» EXERCISE BRIEF:
Arrange the text of the entries below as a JSON list of strings, one string per line, with blank lines left out.

» DATASET EXCERPTS:
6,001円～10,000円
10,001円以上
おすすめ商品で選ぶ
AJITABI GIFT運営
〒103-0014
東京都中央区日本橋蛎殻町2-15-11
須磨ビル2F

» RESPONSE BOX:
[
  "6,001円～10,000円",
  "10,001円以上",
  "おすすめ商品で選ぶ",
  "AJITABI GIFT運営",
  "〒103-0014",
  "東京都中央区日本橋蛎殻町2-15-11",
  "須磨ビル2F"
]